Es war drei Uhr morgens.
Donnerstag
33
Charlène
Er war zwanzig, hatte langes braunes Haar, das oben glatt, an den Spitzen und auf den Schultern gelockt war. Ein großer Hemdkragen vom Typ Tortenheber. Er hielt eine halb heruntergebrannte Zigarette zwischen Zeige- und Mittelfinger, den Daumen am Filter und die beiden anderen Finger angewinkelt. Er starrte mit einem direkten, intensiven, leicht zynischen Blick in die Kamera, den Anflug eines Lächelns auf den Lippen.

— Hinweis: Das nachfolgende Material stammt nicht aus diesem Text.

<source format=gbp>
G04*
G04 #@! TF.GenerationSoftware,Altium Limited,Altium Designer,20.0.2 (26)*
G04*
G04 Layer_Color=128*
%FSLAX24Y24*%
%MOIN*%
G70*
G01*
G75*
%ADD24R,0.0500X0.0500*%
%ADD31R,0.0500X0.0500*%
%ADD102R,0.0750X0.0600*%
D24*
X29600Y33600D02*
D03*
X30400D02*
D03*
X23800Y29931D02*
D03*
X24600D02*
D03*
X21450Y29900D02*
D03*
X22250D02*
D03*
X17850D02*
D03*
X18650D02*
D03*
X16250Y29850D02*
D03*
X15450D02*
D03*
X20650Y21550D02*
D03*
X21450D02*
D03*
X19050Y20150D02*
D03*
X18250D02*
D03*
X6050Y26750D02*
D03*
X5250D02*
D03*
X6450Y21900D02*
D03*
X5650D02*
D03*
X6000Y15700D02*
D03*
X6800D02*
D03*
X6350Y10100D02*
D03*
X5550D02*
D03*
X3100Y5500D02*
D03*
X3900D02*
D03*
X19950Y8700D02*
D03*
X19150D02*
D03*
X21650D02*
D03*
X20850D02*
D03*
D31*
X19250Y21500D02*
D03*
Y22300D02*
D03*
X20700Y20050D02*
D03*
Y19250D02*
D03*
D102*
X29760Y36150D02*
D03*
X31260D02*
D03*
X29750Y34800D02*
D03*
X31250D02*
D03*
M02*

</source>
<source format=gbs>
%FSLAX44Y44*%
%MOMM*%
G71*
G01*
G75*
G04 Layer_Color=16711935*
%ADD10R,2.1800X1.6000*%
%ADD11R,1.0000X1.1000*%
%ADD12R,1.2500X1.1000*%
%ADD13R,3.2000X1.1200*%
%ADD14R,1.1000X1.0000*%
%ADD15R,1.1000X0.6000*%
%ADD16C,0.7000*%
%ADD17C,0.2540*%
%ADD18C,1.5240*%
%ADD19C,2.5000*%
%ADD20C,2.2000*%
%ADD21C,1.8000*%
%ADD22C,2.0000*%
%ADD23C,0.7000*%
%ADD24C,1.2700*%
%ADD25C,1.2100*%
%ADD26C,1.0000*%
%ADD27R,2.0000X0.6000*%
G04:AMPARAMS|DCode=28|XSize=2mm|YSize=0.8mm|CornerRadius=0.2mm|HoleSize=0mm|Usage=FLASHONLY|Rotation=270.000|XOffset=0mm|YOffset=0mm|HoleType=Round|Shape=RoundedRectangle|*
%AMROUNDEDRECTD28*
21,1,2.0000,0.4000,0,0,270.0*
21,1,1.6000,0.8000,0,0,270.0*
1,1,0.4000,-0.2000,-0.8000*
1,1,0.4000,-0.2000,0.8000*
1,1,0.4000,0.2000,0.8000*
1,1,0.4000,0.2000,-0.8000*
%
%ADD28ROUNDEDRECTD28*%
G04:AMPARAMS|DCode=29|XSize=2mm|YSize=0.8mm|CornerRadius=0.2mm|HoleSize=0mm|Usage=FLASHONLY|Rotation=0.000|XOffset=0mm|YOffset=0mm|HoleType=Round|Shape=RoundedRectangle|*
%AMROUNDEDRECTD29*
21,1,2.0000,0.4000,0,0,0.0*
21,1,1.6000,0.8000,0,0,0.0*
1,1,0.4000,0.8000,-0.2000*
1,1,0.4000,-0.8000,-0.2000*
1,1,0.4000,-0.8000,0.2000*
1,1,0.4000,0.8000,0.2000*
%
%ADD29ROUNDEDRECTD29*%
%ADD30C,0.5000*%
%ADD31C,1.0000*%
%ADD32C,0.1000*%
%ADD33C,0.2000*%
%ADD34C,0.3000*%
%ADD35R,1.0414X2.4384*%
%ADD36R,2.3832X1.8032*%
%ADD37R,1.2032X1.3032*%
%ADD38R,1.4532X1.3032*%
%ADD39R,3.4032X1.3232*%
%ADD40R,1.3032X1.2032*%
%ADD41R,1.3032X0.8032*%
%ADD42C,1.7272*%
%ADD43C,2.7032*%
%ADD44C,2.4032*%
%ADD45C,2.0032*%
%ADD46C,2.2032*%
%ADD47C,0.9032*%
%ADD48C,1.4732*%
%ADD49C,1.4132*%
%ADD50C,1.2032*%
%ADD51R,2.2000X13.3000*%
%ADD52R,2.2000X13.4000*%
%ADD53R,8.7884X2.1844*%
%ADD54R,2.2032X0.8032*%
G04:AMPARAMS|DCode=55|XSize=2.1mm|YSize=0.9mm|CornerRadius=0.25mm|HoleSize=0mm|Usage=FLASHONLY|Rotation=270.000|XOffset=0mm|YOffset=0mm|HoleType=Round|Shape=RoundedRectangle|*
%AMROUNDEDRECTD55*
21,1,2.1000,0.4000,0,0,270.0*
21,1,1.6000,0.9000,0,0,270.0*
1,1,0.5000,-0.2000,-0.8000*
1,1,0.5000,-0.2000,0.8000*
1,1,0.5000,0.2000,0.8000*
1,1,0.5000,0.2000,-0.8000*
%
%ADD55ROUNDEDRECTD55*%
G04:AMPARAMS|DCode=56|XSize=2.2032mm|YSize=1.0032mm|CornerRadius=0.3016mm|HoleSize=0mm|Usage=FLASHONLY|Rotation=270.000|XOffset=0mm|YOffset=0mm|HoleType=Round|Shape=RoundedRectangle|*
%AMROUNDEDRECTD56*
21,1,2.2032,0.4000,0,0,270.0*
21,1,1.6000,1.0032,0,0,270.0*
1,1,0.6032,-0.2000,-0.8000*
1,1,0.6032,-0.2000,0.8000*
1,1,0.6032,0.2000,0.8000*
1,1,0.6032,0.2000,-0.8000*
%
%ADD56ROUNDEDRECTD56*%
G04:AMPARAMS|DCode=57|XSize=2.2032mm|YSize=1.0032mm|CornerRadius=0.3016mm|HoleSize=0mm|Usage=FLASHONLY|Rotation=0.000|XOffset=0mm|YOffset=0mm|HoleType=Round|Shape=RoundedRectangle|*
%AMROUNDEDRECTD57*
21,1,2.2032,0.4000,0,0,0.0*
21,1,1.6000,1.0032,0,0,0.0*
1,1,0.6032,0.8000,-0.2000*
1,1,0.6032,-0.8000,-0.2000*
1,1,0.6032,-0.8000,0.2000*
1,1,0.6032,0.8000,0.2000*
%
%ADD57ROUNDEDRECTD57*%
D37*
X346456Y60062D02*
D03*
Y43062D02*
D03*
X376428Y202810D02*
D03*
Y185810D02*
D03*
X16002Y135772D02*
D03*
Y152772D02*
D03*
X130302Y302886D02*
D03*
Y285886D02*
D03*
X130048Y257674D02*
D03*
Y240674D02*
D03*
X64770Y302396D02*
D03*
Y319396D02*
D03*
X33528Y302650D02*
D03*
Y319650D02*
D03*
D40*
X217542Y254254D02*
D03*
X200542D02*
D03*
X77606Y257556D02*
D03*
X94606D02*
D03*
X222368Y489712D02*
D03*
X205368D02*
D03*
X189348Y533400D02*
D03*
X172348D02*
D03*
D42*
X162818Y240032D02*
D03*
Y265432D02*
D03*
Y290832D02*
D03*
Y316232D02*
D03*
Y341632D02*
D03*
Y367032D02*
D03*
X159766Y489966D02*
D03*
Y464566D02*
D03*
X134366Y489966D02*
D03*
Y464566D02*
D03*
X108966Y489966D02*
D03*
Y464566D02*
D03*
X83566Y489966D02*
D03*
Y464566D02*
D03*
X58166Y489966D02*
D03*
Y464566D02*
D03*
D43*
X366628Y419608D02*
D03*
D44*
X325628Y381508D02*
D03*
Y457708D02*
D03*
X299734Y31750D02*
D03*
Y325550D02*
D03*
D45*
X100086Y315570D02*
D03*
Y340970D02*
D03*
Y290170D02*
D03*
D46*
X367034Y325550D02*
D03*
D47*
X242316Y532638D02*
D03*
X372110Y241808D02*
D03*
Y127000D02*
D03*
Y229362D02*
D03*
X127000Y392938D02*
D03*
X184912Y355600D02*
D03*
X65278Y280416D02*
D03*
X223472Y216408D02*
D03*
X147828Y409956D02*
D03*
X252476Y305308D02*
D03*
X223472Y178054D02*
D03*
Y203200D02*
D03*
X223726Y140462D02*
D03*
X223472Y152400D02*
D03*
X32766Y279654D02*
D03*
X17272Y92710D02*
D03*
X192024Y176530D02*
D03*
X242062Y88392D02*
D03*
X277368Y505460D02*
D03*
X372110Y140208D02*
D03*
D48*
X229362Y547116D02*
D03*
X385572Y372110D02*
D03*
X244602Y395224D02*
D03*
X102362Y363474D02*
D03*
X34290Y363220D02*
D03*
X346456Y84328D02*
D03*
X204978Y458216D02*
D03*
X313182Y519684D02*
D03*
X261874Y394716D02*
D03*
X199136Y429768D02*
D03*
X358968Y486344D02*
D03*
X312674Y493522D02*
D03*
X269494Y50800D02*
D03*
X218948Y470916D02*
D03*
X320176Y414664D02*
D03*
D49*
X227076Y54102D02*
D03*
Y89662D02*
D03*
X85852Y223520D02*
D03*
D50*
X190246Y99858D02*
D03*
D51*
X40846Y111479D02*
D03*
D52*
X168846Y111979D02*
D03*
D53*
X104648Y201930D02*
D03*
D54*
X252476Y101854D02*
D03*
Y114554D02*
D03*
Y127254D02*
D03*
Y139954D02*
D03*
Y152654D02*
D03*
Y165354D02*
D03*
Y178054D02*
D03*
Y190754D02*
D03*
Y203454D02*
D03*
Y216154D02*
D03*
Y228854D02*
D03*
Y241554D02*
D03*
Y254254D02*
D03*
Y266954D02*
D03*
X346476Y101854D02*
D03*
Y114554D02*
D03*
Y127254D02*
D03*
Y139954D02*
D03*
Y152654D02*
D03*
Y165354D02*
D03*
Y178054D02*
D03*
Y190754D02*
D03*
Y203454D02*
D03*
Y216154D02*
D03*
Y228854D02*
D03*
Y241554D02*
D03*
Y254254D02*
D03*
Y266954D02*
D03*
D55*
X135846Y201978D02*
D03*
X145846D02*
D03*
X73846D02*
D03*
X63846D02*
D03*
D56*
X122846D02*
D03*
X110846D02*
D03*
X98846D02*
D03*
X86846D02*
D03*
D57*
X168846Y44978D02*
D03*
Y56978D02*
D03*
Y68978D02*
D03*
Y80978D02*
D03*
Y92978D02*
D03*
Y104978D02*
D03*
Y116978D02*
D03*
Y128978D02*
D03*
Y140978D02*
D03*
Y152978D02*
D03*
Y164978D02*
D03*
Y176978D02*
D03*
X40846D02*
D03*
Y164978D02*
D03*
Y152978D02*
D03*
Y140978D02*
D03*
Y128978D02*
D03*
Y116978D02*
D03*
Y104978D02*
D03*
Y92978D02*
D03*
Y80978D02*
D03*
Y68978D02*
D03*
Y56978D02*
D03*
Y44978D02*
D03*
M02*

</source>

Das Foto hatte Marianne gemacht. Noch heute fragte er sich, warum er es behalten hatte. Zwei Tage danach hatte sie ihn verlassen.
Ihre Stimme hatte gezittert. Er hatte die Tränen in ihren Augen gesehen, so, als wäre sie die Verlassene.
„Warum?“
„Ich liebe einen anderen.“
Der schlimmste aller Gründe …
Er hatte nichts gesagt. Er hatte sie mit dem gleichen Blick angesehen wie auf dem Foto (zumindest nahm er das an).
„Verschwinde.“
„Martin, ich …“
„Verschwinde.“
Sie war ohne ein weiteres Wort gegangen. Erst später hatte er erfahren, um wen es sich handelte. Doppelter Verrat … Monatelang hatte er gehofft, dass sie zurückkam. Und dann hatte er Alexandra kennengelernt. Er legte das Foto wieder dahin zurück, wo er es gefunden hatte, in einer Schublade. Heute Morgen nach dem Aufwachen hatte er es zerreißen und wegwerfen wollen, aber er ließ es sein. Er war erschöpft. Mit den Nerven am Ende. Er hatte kaum zwei Stunden geschlafen – einen unruhigen Schlaf voller Albträume, Schweißausbrüche und Kälteschauer.

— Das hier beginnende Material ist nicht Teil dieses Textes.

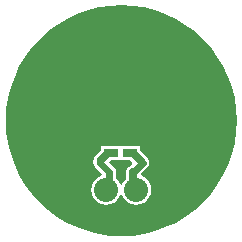
<source format=gtl>
%FSLAX25Y25*%
%MOIN*%
G70*
G01*
G75*
G04 Layer_Physical_Order=1*
G04 Layer_Color=255*
%ADD10R,0.04724X0.02638*%
%ADD11R,0.01969X0.01969*%
%ADD12C,0.02362*%
%ADD13C,0.02500*%
%ADD14C,0.00787*%
%ADD15C,0.08000*%
%ADD16C,0.18000*%
%ADD17C,0.01969*%
%ADD18C,0.02953*%
G36*
X31773Y38276D02*
X35510Y37721D01*
X39175Y36803D01*
X42732Y35531D01*
X46147Y33915D01*
X49387Y31973D01*
X52422Y29723D01*
X55221Y27186D01*
X57758Y24386D01*
X60009Y21352D01*
X61951Y18112D01*
X63566Y14696D01*
X64839Y11140D01*
X65757Y7475D01*
X66311Y3738D01*
X66496Y-35D01*
X66311Y-3809D01*
X65757Y-7546D01*
X64839Y-11210D01*
X63566Y-14767D01*
X61951Y-18182D01*
X60009Y-21423D01*
X57758Y-24457D01*
X55221Y-27257D01*
X52422Y-29794D01*
X49387Y-32044D01*
X46147Y-33986D01*
X42732Y-35601D01*
X39175Y-36874D01*
X35510Y-37792D01*
X31773Y-38346D01*
X28000Y-38532D01*
X24227Y-38346D01*
X20490Y-37792D01*
X16825Y-36874D01*
X13268Y-35601D01*
X9853Y-33986D01*
X6613Y-32044D01*
X3578Y-29794D01*
X779Y-27257D01*
X-1758Y-24457D01*
X-4009Y-21423D01*
X-5951Y-18182D01*
X-7566Y-14767D01*
X-8839Y-11210D01*
X-9757Y-7546D01*
X-10311Y-3809D01*
X-10496Y-35D01*
X-10311Y3738D01*
X-9757Y7475D01*
X-8839Y11140D01*
X-7566Y14696D01*
X-5951Y18112D01*
X-4009Y21352D01*
X-1758Y24386D01*
X779Y27186D01*
X3578Y29723D01*
X6613Y31973D01*
X9853Y33915D01*
X13268Y35531D01*
X16825Y36803D01*
X20490Y37721D01*
X24227Y38276D01*
X28000Y38461D01*
X31773Y38276D01*
D02*
G37*
%LPC*%
G36*
X34315Y-8606D02*
X21291D01*
Y-9837D01*
X19318Y-11810D01*
X19010Y-12271D01*
X18938Y-12633D01*
X18859Y-12751D01*
X18689Y-13602D01*
X18690Y-13602D01*
Y-13996D01*
X18689Y-13996D01*
X18859Y-14847D01*
X19341Y-15569D01*
X21522Y-17750D01*
X21425Y-18240D01*
X20478Y-18632D01*
X19434Y-19434D01*
X18632Y-20478D01*
X18129Y-21695D01*
X17957Y-23000D01*
X18129Y-24305D01*
X18632Y-25522D01*
X19434Y-26566D01*
X20478Y-27367D01*
X21695Y-27871D01*
X23000Y-28043D01*
X24305Y-27871D01*
X25522Y-27367D01*
X26566Y-26566D01*
X27367Y-25522D01*
X27750Y-24598D01*
X28250D01*
X28633Y-25522D01*
X29434Y-26566D01*
X30478Y-27367D01*
X31695Y-27871D01*
X33000Y-28043D01*
X34305Y-27871D01*
X35522Y-27367D01*
X36566Y-26566D01*
X37367Y-25522D01*
X37871Y-24305D01*
X38043Y-23000D01*
X37871Y-21695D01*
X37367Y-20478D01*
X36566Y-19434D01*
X35522Y-18632D01*
X34575Y-18240D01*
X34478Y-17750D01*
X36659Y-15569D01*
X36659Y-15569D01*
X37141Y-14847D01*
X37310Y-13996D01*
Y-13996D01*
D01*
X37141Y-13145D01*
X36948Y-12856D01*
X36837Y-12690D01*
X36793Y-12468D01*
X36485Y-12007D01*
X34315Y-9837D01*
Y-8606D01*
D02*
G37*
%LPD*%
G36*
X31570Y-13867D02*
Y-14367D01*
X30614Y-15324D01*
X30315Y-15524D01*
X29818Y-16268D01*
X29643Y-17146D01*
Y-19274D01*
X29434Y-19434D01*
X28633Y-20478D01*
X28250Y-21402D01*
X27750D01*
X27367Y-20478D01*
X26566Y-19434D01*
X26287Y-19220D01*
Y-17146D01*
X26287Y-17146D01*
X26118Y-16295D01*
X25635Y-15573D01*
X25635Y-15573D01*
X23983Y-13920D01*
X24659Y-13244D01*
X30947D01*
X31570Y-13867D01*
D02*
G37*
G36*
X24358Y-11535D02*
X21701Y-14193D01*
X20323Y-12815D01*
X22980Y-10158D01*
X24358Y-11535D01*
D02*
G37*
G36*
X34201D02*
X35530Y-12864D01*
X34152Y-14242D01*
X31642Y-11732D01*
X33020Y-10354D01*
X34201Y-11535D01*
D02*
G37*
D10*
X30953Y-10925D02*
D03*
X24654D02*
D03*
D11*
X30953Y984D02*
D03*
D12*
X23000Y-23000D02*
X24063Y-21937D01*
Y-17146D01*
X20913Y-13602D02*
X21307Y-13209D01*
X20913Y-13996D02*
Y-13602D01*
Y-13996D02*
X24063Y-17146D01*
X34299Y-13209D02*
X35087Y-13996D01*
Y-13996D02*
Y-13996D01*
X31937Y-17146D02*
X35087Y-13996D01*
X16189Y-13209D02*
Y-12028D01*
Y-11240D01*
X18945Y-8484D01*
Y-7303D01*
X20126Y-6122D01*
X35874D01*
X37055Y-7303D01*
Y-8878D02*
Y-7303D01*
Y-8878D02*
X39811Y-11634D01*
Y-13209D02*
Y-11634D01*
X11465Y-13209D02*
X15795D01*
X39811D02*
X44535D01*
Y15531D01*
X11465Y-13209D02*
Y15531D01*
X44535D01*
D13*
X31937Y-21937D02*
X33000Y-23000D01*
X31937Y-21937D02*
Y-17146D01*
D14*
X32823Y-10354D02*
X35480Y-13012D01*
X31445Y-11732D02*
X32823Y-10354D01*
X34102Y-14390D02*
X35480Y-13012D01*
X31445Y-11732D02*
Y-11732D01*
Y-11732D02*
X34102Y-14390D01*
X20323Y-12815D02*
X22980Y-10158D01*
X22980D01*
X20323Y-12815D02*
X21701Y-14193D01*
X22980Y-10158D02*
X24358Y-11535D01*
X21701Y-14193D02*
X24358Y-11535D01*
D15*
X33000Y-23000D02*
D03*
X23000D02*
D03*
D16*
X2000Y0D02*
D03*
X54000D02*
D03*
D17*
X28000Y-394D02*
D03*
Y4409D02*
D03*
D18*
X29693Y-3819D02*
D03*
X36071Y-4409D02*
D03*
X39693Y-6181D02*
D03*
Y-2638D02*
D03*
X40284Y4449D02*
D03*
X36071Y2677D02*
D03*
X39220Y905D02*
D03*
X36071Y-866D02*
D03*
X33118Y-3819D02*
D03*
X37685Y6654D02*
D03*
X38866Y10118D02*
D03*
X35244Y9409D02*
D03*
X33354Y12598D02*
D03*
X31543Y8465D02*
D03*
X29772Y11614D02*
D03*
X28000Y7480D02*
D03*
X22646Y12598D02*
D03*
X17134Y10118D02*
D03*
X20756Y9409D02*
D03*
X18315Y6654D02*
D03*
X26307Y-3819D02*
D03*
X22882D02*
D03*
X16307Y-6181D02*
D03*
X19929Y-4409D02*
D03*
X16307Y-2638D02*
D03*
X19929Y-866D02*
D03*
X16780Y905D02*
D03*
X19929Y2677D02*
D03*
X15717Y4449D02*
D03*
X24457Y8465D02*
D03*
X26228Y11614D02*
D03*
M02*

</source>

Hirtmann, Marsac, und jetzt das … Er kam sich vor wie ein Gummiband, an dem man zog, um sein Dehnungsgrenze zu testen. Er spürte, dass der Punkt, an dem das Band reißen würde, nicht mehr fern war. Er trat auf den Balkon hinaus. Neun Uhr morgens. Am Himmel braute sich wieder ein Gewitter zusammen. Ein Riegel schwarzer Wolken näherte sich von Westen der noch strahlenden Sonne. Gleichzeitig mit dem ohrenbetäubenden Lärm von Motoren und Hupen stiegen Hitzewellen von der Stadt auf. Eine elektrische Spannung lag in der Luft, Mauersegler zogen mit gellenden Schreien ihre Kreise.